Where do you see the future of traditional media like TV and radio who are constantly ... I work in radio by the way, who are constantly looking for-

IR?

No. Cumulus. Who are constantly looking for ways to attract advertisers and the cut is lower and lower every single year.

Yeah, sure it is. I think that there's a rise of down funnel metrics when it comes down to it. I think now once TV becomes addressable, I don't think CPMs is going to be known as a metric that really matters anymore. I mean with all the ad fraud and viewability issues anyway. I mean, I don't really know how a company's ever connected CPMs to sales. I just think there's some book deep down inside of these big companies that says it did maybe like 30 years ago or during the Don Draper era. But I don't think it does really anymore. I think great products win, which is why so many big brands of this era never advertised at all. Right? But to answer your question, I think the advertising industry, I think media companies need to embrace performance based models to show that they can sell stuff. And if they can't then they need to find a new line of business because it's all measurable right now.

And I think that it's slow to embrace, you see P&G is really leading the way, where Pritchard's like, "No more digital. Sorry, I don't know how to measure. I'm not going to do it anymore." And the reason why is that they're seeing that people aren't going to Target or Walmart anymore. They used to buy all their products, now they need to figure out another way. So you're not going to blow money on TV anyone, good for them on doing it. Right?

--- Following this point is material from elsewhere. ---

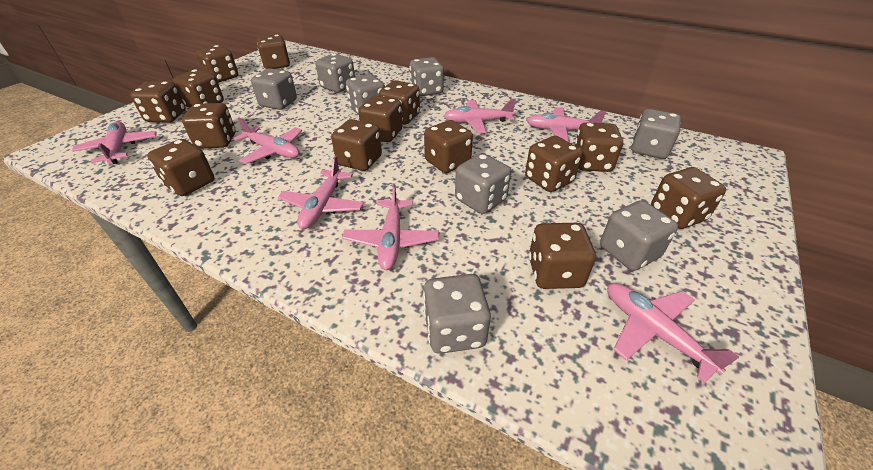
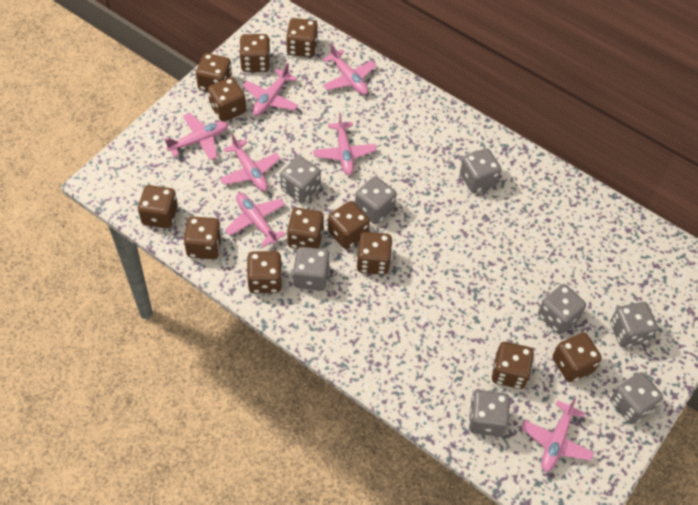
brown dice: 14 -> 12

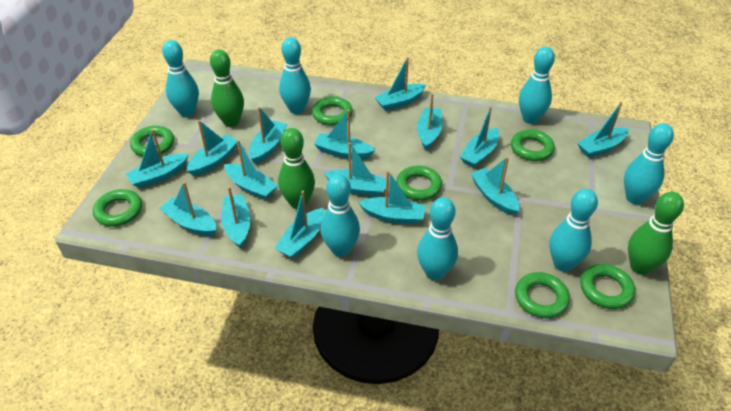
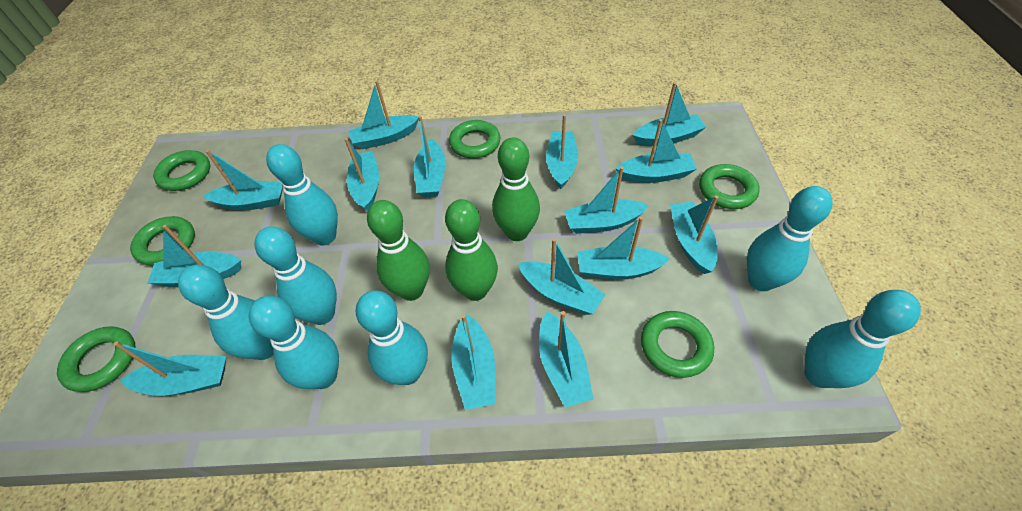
green ring: 7 -> 6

So I think no matter what business, because I think the car is going to become one giant docking station. When you drop your iPhone in there and then it's going to know who you are, it's going to play the music you like, it's going to know who you like to travel. And the ads that are going to play to you or stuff that you like based upon the data of the consumer, via Facebook, et cetera. Well, in that world, there's an opportunity for direct response. Right? And if you're on radio, that's where I'll go.

Cool. Looks like we're out of time. Thank you guys so much. You guys are amazing.